- **What to produce**: Please state how many lines in the records below contain the word "street"; the number alone is the answer.

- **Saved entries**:

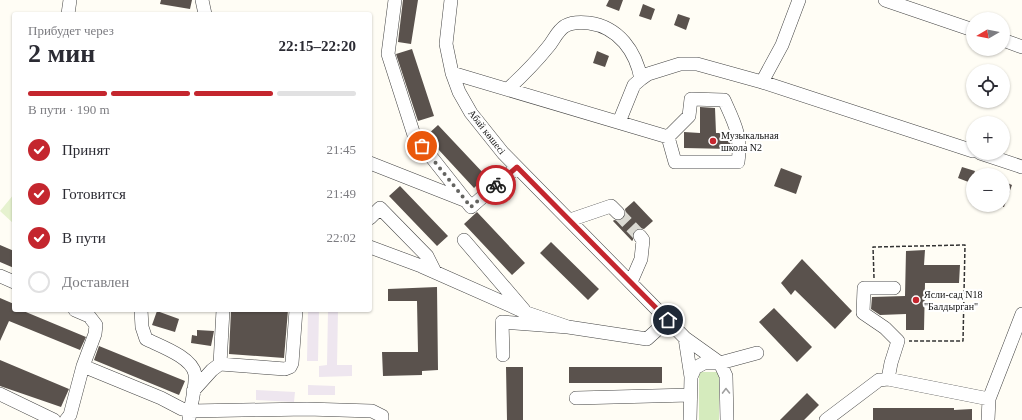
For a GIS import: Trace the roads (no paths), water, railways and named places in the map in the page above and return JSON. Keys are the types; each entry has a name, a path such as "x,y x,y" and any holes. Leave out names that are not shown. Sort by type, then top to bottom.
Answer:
{"street":[{"path":"202,0 205,12"},
{"path":"395,0 388,54 414,135 471,207 517,167"},
{"name":"Абай көшесі","path":"451,0 446,44 452,73 459,92 471,113 502,153 570,220 685,338 720,363"},
{"path":"762,82 782,45 799,0"},
{"path":"885,0 966,28"},
{"path":"508,89 531,68 551,44 558,32 566,26 581,22 596,24 618,35 628,46 634,56 639,68 641,79"},
{"path":"1010,43 1022,47"},
{"path":"619,122 634,85 641,79 648,74 688,63 697,64 762,82 966,149"},
{"path":"452,73 668,137"},
{"path":"690,99 724,100 737,129 740,150 738,162 675,162 668,137 689,116 690,99"},
{"path":"1001,160 1022,167"},
{"path":"372,164 466,200"},
{"path":"570,220 612,206 618,213"},
{"path":"372,216 380,208 427,256 434,272"},
{"path":"631,282 641,259 643,240 640,236"},
{"path":"464,240 526,313"},
{"path":"372,248 434,272 526,313 568,327"},
{"path":"0,276 12,281"},
{"path":"888,379 898,341 885,328 863,313 864,288 894,288"},
{"path":"66,420 70,415 83,366 95,334 96,325 89,316 80,312"},
{"path":"141,312 142,327 146,339 186,360 192,366 195,374 190,416"},
{"path":"220,364 223,312"},
{"path":"193,391 212,370 220,364 285,369 290,367 292,363 296,312"},
{"path":"988,420 989,399 1022,314"},
{"path":"503,355 502,322 568,327 647,339 668,320"},
{"path":"685,338 691,377 690,420"},
{"path":"691,377 695,368 704,363 720,363 757,353"},
{"path":"720,363 726,376 727,420"},
{"path":"83,366 161,398 182,408 190,416 307,409 372,410 382,416 382,420"},
{"path":"826,420 879,380 888,379 989,399"},
{"path":"0,394 54,420"},
{"path":"576,398 690,395"}],"tunnel":[{"path":"618,213 640,236"}],"place":[{"name":"Музыкальная школа N2","path":"713,141"},
{"name":"Ясли-сад N18 \"Балдырган\"","path":"916,300"}]}
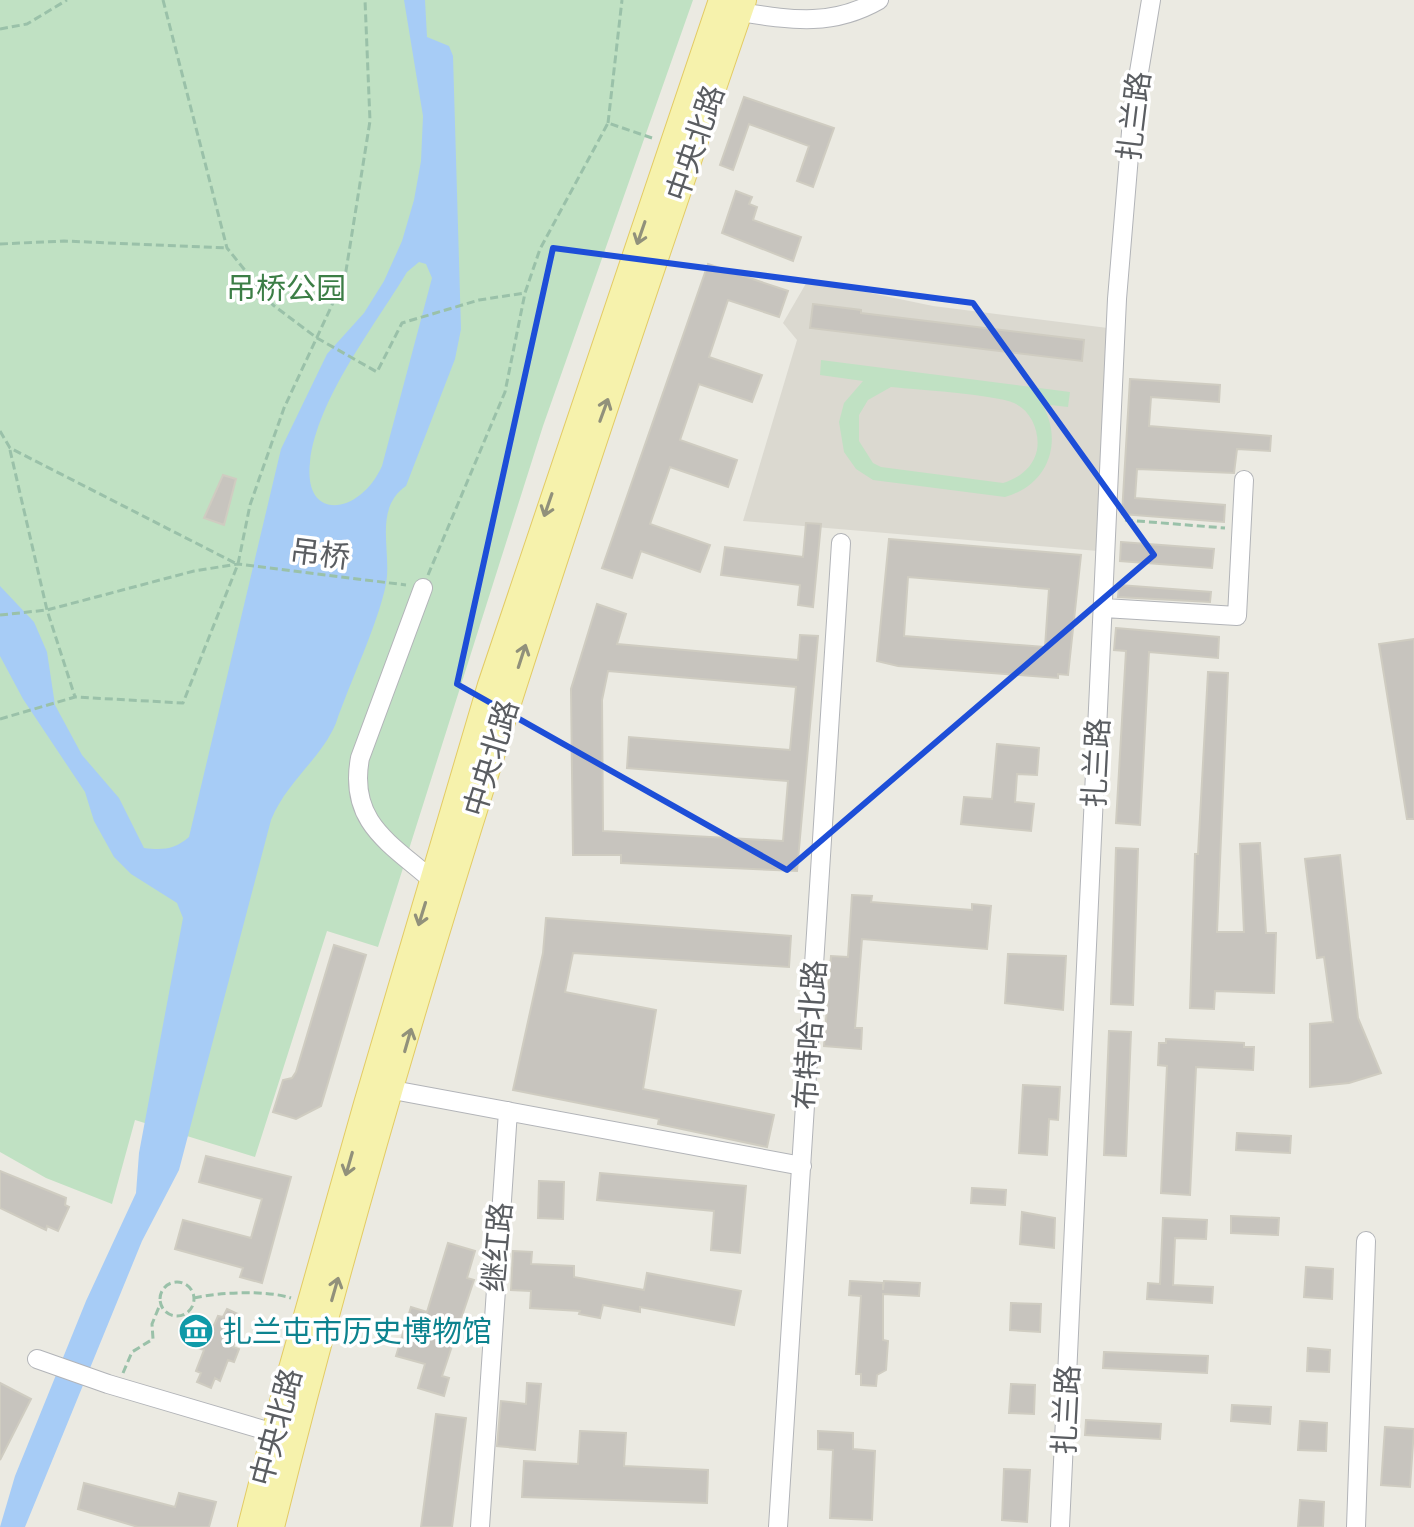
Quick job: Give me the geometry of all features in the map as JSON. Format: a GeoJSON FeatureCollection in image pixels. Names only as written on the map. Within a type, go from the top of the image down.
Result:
{"type":"FeatureCollection","features":[{"type":"Feature","properties":{"kind":"main road","name":"中央北路"},"geometry":{"type":"LineString","coordinates":[[250,1527],[309,1304],[526,569],[671,145],[735,4]]}},
{"type":"Feature","properties":{"kind":"main road","name":"中央北路"},"geometry":{"type":"LineString","coordinates":[[272,1527],[305,1395],[393,1090],[547,576],[735,4]]}},
{"type":"Feature","properties":{"kind":"street"},"geometry":{"type":"LineString","coordinates":[[735,4],[796,21],[821,21],[849,15],[879,0]]}},
{"type":"Feature","properties":{"kind":"street","name":"扎兰路"},"geometry":{"type":"LineString","coordinates":[[1060,1527],[1117,299],[1129,142],[1151,0]]}},
{"type":"Feature","properties":{"kind":"street"},"geometry":{"type":"LineString","coordinates":[[1104,608],[1237,616],[1244,480]]}},
{"type":"Feature","properties":{"kind":"street","name":"布特哈北路"},"geometry":{"type":"LineString","coordinates":[[778,1527],[841,543]]}},
{"type":"Feature","properties":{"kind":"street"},"geometry":{"type":"LineString","coordinates":[[423,588],[360,758],[357,784],[369,824],[432,880]]}},
{"type":"Feature","properties":{"kind":"street"},"geometry":{"type":"LineString","coordinates":[[393,1090],[802,1166]]}},
{"type":"Feature","properties":{"kind":"street","name":"继红路"},"geometry":{"type":"LineString","coordinates":[[480,1527],[508,1111]]}},
{"type":"Feature","properties":{"kind":"street"},"geometry":{"type":"LineString","coordinates":[[1356,1527],[1366,1241]]}},
{"type":"Feature","properties":{"kind":"street"},"geometry":{"type":"LineString","coordinates":[[37,1359],[118,1388],[274,1433]]}},
{"type":"Feature","properties":{"kind":"path"},"geometry":{"type":"LineString","coordinates":[[0,29],[27,24],[67,0]]}},
{"type":"Feature","properties":{"kind":"path"},"geometry":{"type":"LineString","coordinates":[[163,0],[227,248],[273,305],[317,338],[377,372],[402,323],[479,300],[525,293]]}},
{"type":"Feature","properties":{"kind":"path"},"geometry":{"type":"LineString","coordinates":[[0,719],[75,697],[183,703],[238,564],[250,505],[284,408],[345,277],[370,121],[365,0]]}},
{"type":"Feature","properties":{"kind":"path"},"geometry":{"type":"LineString","coordinates":[[423,588],[445,529],[505,392],[525,293],[549,228],[608,123],[622,0]]}},
{"type":"Feature","properties":{"kind":"path"},"geometry":{"type":"LineString","coordinates":[[608,123],[671,145]]}},
{"type":"Feature","properties":{"kind":"path"},"geometry":{"type":"LineString","coordinates":[[0,244],[64,241],[227,248]]}},
{"type":"Feature","properties":{"kind":"path"},"geometry":{"type":"LineString","coordinates":[[0,431],[10,448],[47,610],[75,697]]}},
{"type":"Feature","properties":{"kind":"path"},"geometry":{"type":"LineString","coordinates":[[10,448],[238,564]]}},
{"type":"Feature","properties":{"kind":"path"},"geometry":{"type":"LineString","coordinates":[[1109,518],[1241,529]]}},
{"type":"Feature","properties":{"kind":"path"},"geometry":{"type":"LineString","coordinates":[[0,615],[47,610],[194,571],[238,564]]}},
{"type":"Feature","properties":{"kind":"path","name":"吊桥"},"geometry":{"type":"LineString","coordinates":[[238,564],[398,584]]}},
{"type":"Feature","properties":{"kind":"path"},"geometry":{"type":"LineString","coordinates":[[118,1388],[132,1352],[153,1339],[152,1324],[160,1307],[163,1286],[173,1282],[189,1287],[194,1298],[192,1309],[183,1315],[160,1307]]}},
{"type":"Feature","properties":{"kind":"path"},"geometry":{"type":"LineString","coordinates":[[194,1298],[227,1292],[253,1295],[268,1290],[309,1304]]}},
{"type":"Feature","properties":{"kind":"highlighted area"},"geometry":{"type":"Polygon","coordinates":[[[553,248],[973,303],[1154,555],[787,870],[457,684],[553,248]]]}},
{"type":"Feature","properties":{"kind":"shaded area"},"geometry":{"type":"Polygon","coordinates":[[[808,280],[933,306],[1108,328],[1098,551],[743,521],[797,340],[783,323],[808,280]]]}},
{"type":"Feature","properties":{"kind":"green space","name":"吊桥公园"},"geometry":{"type":"Polygon","coordinates":[[[0,0],[693,0],[543,426],[378,947],[327,931],[255,1157],[135,1120],[112,1204],[46,1178],[0,1152],[0,0]]]}},
{"type":"Feature","properties":{"kind":"green space"},"geometry":{"type":"Polygon","coordinates":[[[821,360],[1070,392],[1068,407],[1042,404],[1052,433],[1048,460],[1032,483],[1005,497],[873,480],[856,469],[844,452],[839,422],[844,403],[863,381],[820,375],[821,360]],[[891,387],[868,400],[859,415],[859,441],[873,463],[881,467],[1003,483],[1020,475],[1032,462],[1037,450],[1036,430],[1026,411],[1014,403],[973,395],[891,387]]]}},
{"type":"Feature","properties":{"kind":"water"},"geometry":{"type":"Polygon","coordinates":[[[404,0],[425,0],[427,37],[449,46],[453,56],[461,329],[455,359],[406,486],[390,506],[386,531],[386,584],[336,723],[322,748],[286,793],[271,820],[179,1170],[142,1241],[25,1527],[0,1527],[15,1476],[86,1301],[136,1193],[139,1153],[183,918],[177,903],[131,874],[114,857],[94,821],[85,792],[23,699],[0,656],[0,586],[34,622],[47,652],[55,705],[82,755],[119,798],[144,848],[168,848],[189,837],[281,449],[327,354],[364,313],[384,281],[402,241],[421,161],[423,116],[404,0]],[[419,262],[407,272],[349,364],[323,413],[310,462],[310,482],[315,495],[324,503],[335,505],[360,495],[382,466],[432,278],[426,264],[419,262]]]}},
{"type":"Feature","properties":{"kind":"building"},"geometry":{"type":"Polygon","coordinates":[[[744,97],[834,128],[813,187],[797,181],[809,146],[749,124],[733,170],[720,165],[744,97]]]}},
{"type":"Feature","properties":{"kind":"building"},"geometry":{"type":"Polygon","coordinates":[[[736,191],[752,197],[749,204],[757,207],[753,220],[801,237],[793,261],[722,233],[736,191]]]}},
{"type":"Feature","properties":{"kind":"building"},"geometry":{"type":"Polygon","coordinates":[[[708,264],[788,291],[779,317],[728,300],[709,357],[762,375],[752,402],[699,384],[680,440],[737,460],[728,487],[670,467],[650,524],[710,545],[700,572],[641,551],[632,578],[602,568],[708,264]]]}},
{"type":"Feature","properties":{"kind":"building"},"geometry":{"type":"Polygon","coordinates":[[[813,304],[861,310],[861,313],[1084,340],[1082,361],[810,328],[813,304]]]}},
{"type":"Feature","properties":{"kind":"building"},"geometry":{"type":"Polygon","coordinates":[[[1130,379],[1220,385],[1219,402],[1151,397],[1149,426],[1271,436],[1270,451],[1237,449],[1234,473],[1137,469],[1135,498],[1225,505],[1224,522],[1122,514],[1130,379]]]}},
{"type":"Feature","properties":{"kind":"building"},"geometry":{"type":"Polygon","coordinates":[[[223,475],[236,479],[224,525],[204,518],[223,475]]]}},
{"type":"Feature","properties":{"kind":"building"},"geometry":{"type":"Polygon","coordinates":[[[806,523],[821,524],[813,607],[798,605],[800,585],[721,575],[725,547],[803,557],[806,523]]]}},
{"type":"Feature","properties":{"kind":"building"},"geometry":{"type":"Polygon","coordinates":[[[889,539],[1081,555],[1068,675],[1058,674],[1058,678],[898,666],[877,661],[889,539]],[[908,577],[904,636],[1045,647],[1049,589],[908,577]]]}},
{"type":"Feature","properties":{"kind":"building"},"geometry":{"type":"Polygon","coordinates":[[[1121,542],[1214,549],[1212,568],[1120,561],[1121,542]]]}},
{"type":"Feature","properties":{"kind":"building"},"geometry":{"type":"Polygon","coordinates":[[[1119,585],[1211,592],[1210,602],[1118,597],[1119,585]]]}},
{"type":"Feature","properties":{"kind":"building"},"geometry":{"type":"Polygon","coordinates":[[[597,604],[626,614],[617,644],[798,660],[800,635],[818,636],[797,871],[621,863],[621,855],[573,855],[571,689],[597,604]],[[608,671],[602,700],[603,831],[783,841],[788,781],[627,768],[629,737],[790,750],[796,687],[608,671]]]}},
{"type":"Feature","properties":{"kind":"building"},"geometry":{"type":"Polygon","coordinates":[[[1116,628],[1219,637],[1218,658],[1149,652],[1140,825],[1116,823],[1126,651],[1114,650],[1116,628]]]}},
{"type":"Feature","properties":{"kind":"building"},"geometry":{"type":"Polygon","coordinates":[[[1414,639],[1414,819],[1407,819],[1379,644],[1414,639]]]}},
{"type":"Feature","properties":{"kind":"building"},"geometry":{"type":"Polygon","coordinates":[[[1208,672],[1228,673],[1217,932],[1244,932],[1240,844],[1260,843],[1266,933],[1276,933],[1274,993],[1215,991],[1214,1009],[1190,1008],[1195,854],[1198,854],[1208,672]]]}},
{"type":"Feature","properties":{"kind":"building"},"geometry":{"type":"Polygon","coordinates":[[[997,744],[1039,748],[1037,775],[1017,774],[1015,802],[1034,804],[1031,831],[961,824],[964,797],[992,799],[997,744]]]}},
{"type":"Feature","properties":{"kind":"building"},"geometry":{"type":"Polygon","coordinates":[[[1116,848],[1138,849],[1133,1005],[1111,1004],[1116,848]]]}},
{"type":"Feature","properties":{"kind":"building"},"geometry":{"type":"Polygon","coordinates":[[[1340,855],[1358,1018],[1381,1073],[1349,1083],[1310,1087],[1310,1024],[1333,1022],[1324,957],[1317,958],[1305,859],[1340,855]]]}},
{"type":"Feature","properties":{"kind":"building"},"geometry":{"type":"Polygon","coordinates":[[[852,895],[872,896],[871,902],[972,910],[972,904],[991,906],[987,949],[862,939],[855,1028],[862,1028],[861,1049],[824,1046],[831,956],[848,957],[852,895]]]}},
{"type":"Feature","properties":{"kind":"building"},"geometry":{"type":"Polygon","coordinates":[[[546,918],[791,936],[789,967],[573,953],[565,992],[656,1010],[643,1089],[774,1115],[767,1147],[658,1124],[659,1119],[513,1090],[543,953],[546,918]]]}},
{"type":"Feature","properties":{"kind":"building"},"geometry":{"type":"Polygon","coordinates":[[[334,945],[366,955],[321,1106],[296,1119],[273,1112],[283,1080],[292,1078],[296,1072],[334,945]]]}},
{"type":"Feature","properties":{"kind":"building"},"geometry":{"type":"Polygon","coordinates":[[[1008,954],[1066,956],[1063,1010],[1005,1003],[1008,954]]]}},
{"type":"Feature","properties":{"kind":"building"},"geometry":{"type":"Polygon","coordinates":[[[1109,1031],[1131,1032],[1126,1156],[1104,1155],[1109,1031]]]}},
{"type":"Feature","properties":{"kind":"building"},"geometry":{"type":"Polygon","coordinates":[[[1166,1039],[1244,1043],[1244,1047],[1254,1047],[1253,1070],[1196,1067],[1190,1195],[1161,1193],[1167,1066],[1158,1065],[1159,1043],[1166,1043],[1166,1039]]]}},
{"type":"Feature","properties":{"kind":"building"},"geometry":{"type":"Polygon","coordinates":[[[1023,1085],[1060,1087],[1058,1120],[1049,1119],[1047,1155],[1019,1153],[1023,1085]]]}},
{"type":"Feature","properties":{"kind":"building"},"geometry":{"type":"Polygon","coordinates":[[[1237,1133],[1291,1136],[1290,1153],[1236,1150],[1237,1133]]]}},
{"type":"Feature","properties":{"kind":"building"},"geometry":{"type":"Polygon","coordinates":[[[206,1156],[291,1177],[262,1283],[240,1277],[243,1268],[175,1249],[183,1220],[251,1238],[262,1199],[199,1182],[206,1156]]]}},
{"type":"Feature","properties":{"kind":"building"},"geometry":{"type":"Polygon","coordinates":[[[0,1171],[66,1198],[65,1205],[69,1207],[58,1231],[47,1226],[46,1230],[0,1208],[0,1171]]]}},
{"type":"Feature","properties":{"kind":"building"},"geometry":{"type":"Polygon","coordinates":[[[600,1173],[746,1186],[740,1253],[711,1250],[714,1211],[597,1200],[600,1173]]]}},
{"type":"Feature","properties":{"kind":"building"},"geometry":{"type":"Polygon","coordinates":[[[539,1181],[564,1182],[563,1219],[538,1218],[539,1181]]]}},
{"type":"Feature","properties":{"kind":"building"},"geometry":{"type":"Polygon","coordinates":[[[972,1188],[1006,1190],[1005,1205],[971,1203],[972,1188]]]}},
{"type":"Feature","properties":{"kind":"building"},"geometry":{"type":"Polygon","coordinates":[[[1022,1212],[1055,1218],[1054,1248],[1020,1244],[1022,1212]]]}},
{"type":"Feature","properties":{"kind":"building"},"geometry":{"type":"Polygon","coordinates":[[[1231,1216],[1279,1218],[1278,1235],[1231,1233],[1231,1216]]]}},
{"type":"Feature","properties":{"kind":"building"},"geometry":{"type":"Polygon","coordinates":[[[1163,1218],[1207,1220],[1206,1239],[1175,1238],[1173,1285],[1213,1287],[1212,1303],[1147,1299],[1148,1283],[1160,1284],[1163,1218]]]}},
{"type":"Feature","properties":{"kind":"building"},"geometry":{"type":"Polygon","coordinates":[[[448,1243],[475,1251],[467,1278],[474,1280],[442,1376],[449,1378],[444,1396],[418,1388],[425,1364],[396,1356],[411,1307],[427,1312],[448,1243]]]}},
{"type":"Feature","properties":{"kind":"building"},"geometry":{"type":"Polygon","coordinates":[[[513,1251],[532,1252],[531,1264],[574,1266],[574,1277],[644,1290],[647,1273],[741,1291],[734,1325],[640,1307],[640,1312],[603,1305],[600,1318],[579,1314],[580,1311],[530,1308],[531,1291],[511,1290],[513,1251]]]}},
{"type":"Feature","properties":{"kind":"building"},"geometry":{"type":"Polygon","coordinates":[[[1306,1267],[1333,1269],[1332,1299],[1304,1297],[1306,1267]]]}},
{"type":"Feature","properties":{"kind":"building"},"geometry":{"type":"Polygon","coordinates":[[[850,1281],[883,1283],[883,1290],[884,1281],[920,1283],[919,1296],[883,1294],[883,1340],[888,1341],[886,1370],[877,1375],[876,1386],[861,1385],[861,1374],[856,1374],[861,1296],[849,1295],[850,1281]]]}},
{"type":"Feature","properties":{"kind":"building"},"geometry":{"type":"Polygon","coordinates":[[[1011,1303],[1041,1304],[1040,1332],[1010,1330],[1011,1303]]]}},
{"type":"Feature","properties":{"kind":"building"},"geometry":{"type":"Polygon","coordinates":[[[227,1309],[240,1315],[237,1323],[242,1325],[233,1347],[239,1349],[234,1362],[228,1360],[220,1381],[215,1378],[211,1388],[197,1382],[201,1373],[196,1371],[204,1350],[198,1348],[203,1335],[209,1337],[218,1316],[223,1317],[227,1309]]]}},
{"type":"Feature","properties":{"kind":"building"},"geometry":{"type":"Polygon","coordinates":[[[1308,1348],[1330,1350],[1329,1372],[1307,1371],[1308,1348]]]}},
{"type":"Feature","properties":{"kind":"building"},"geometry":{"type":"Polygon","coordinates":[[[1104,1352],[1208,1356],[1207,1373],[1103,1368],[1104,1352]]]}},
{"type":"Feature","properties":{"kind":"building"},"geometry":{"type":"Polygon","coordinates":[[[0,1383],[31,1399],[0,1460],[0,1383]]]}},
{"type":"Feature","properties":{"kind":"building"},"geometry":{"type":"Polygon","coordinates":[[[527,1383],[541,1384],[535,1450],[497,1446],[501,1401],[526,1404],[527,1383]]]}},
{"type":"Feature","properties":{"kind":"building"},"geometry":{"type":"Polygon","coordinates":[[[1011,1384],[1035,1385],[1034,1414],[1009,1413],[1011,1384]]]}},
{"type":"Feature","properties":{"kind":"building"},"geometry":{"type":"Polygon","coordinates":[[[1232,1405],[1271,1407],[1270,1424],[1231,1421],[1232,1405]]]}},
{"type":"Feature","properties":{"kind":"building"},"geometry":{"type":"Polygon","coordinates":[[[436,1414],[466,1418],[452,1527],[421,1527],[436,1414]]]}},
{"type":"Feature","properties":{"kind":"building"},"geometry":{"type":"Polygon","coordinates":[[[1086,1420],[1161,1424],[1160,1439],[1085,1435],[1086,1420]]]}},
{"type":"Feature","properties":{"kind":"building"},"geometry":{"type":"Polygon","coordinates":[[[1300,1421],[1327,1423],[1326,1451],[1298,1450],[1300,1421]]]}},
{"type":"Feature","properties":{"kind":"building"},"geometry":{"type":"Polygon","coordinates":[[[1385,1427],[1414,1429],[1410,1487],[1381,1485],[1385,1427]]]}},
{"type":"Feature","properties":{"kind":"building"},"geometry":{"type":"Polygon","coordinates":[[[580,1431],[626,1433],[624,1466],[708,1470],[707,1503],[522,1497],[524,1461],[578,1464],[580,1431]]]}},
{"type":"Feature","properties":{"kind":"building"},"geometry":{"type":"Polygon","coordinates":[[[818,1431],[853,1433],[853,1449],[875,1451],[872,1520],[830,1518],[833,1450],[818,1449],[818,1431]]]}},
{"type":"Feature","properties":{"kind":"building"},"geometry":{"type":"Polygon","coordinates":[[[1004,1469],[1030,1470],[1027,1522],[1002,1520],[1004,1469]]]}},
{"type":"Feature","properties":{"kind":"building"},"geometry":{"type":"Polygon","coordinates":[[[84,1483],[175,1507],[179,1493],[216,1502],[209,1527],[138,1527],[78,1509],[84,1483]]]}},
{"type":"Feature","properties":{"kind":"building"},"geometry":{"type":"Polygon","coordinates":[[[1300,1500],[1324,1502],[1323,1527],[1298,1527],[1300,1500]]]}},
{"type":"Feature","properties":{"kind":"place","name":"扎兰屯市历史博物馆"},"geometry":{"type":"Point","coordinates":[196,1331]}}]}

- **Output of the task**: 10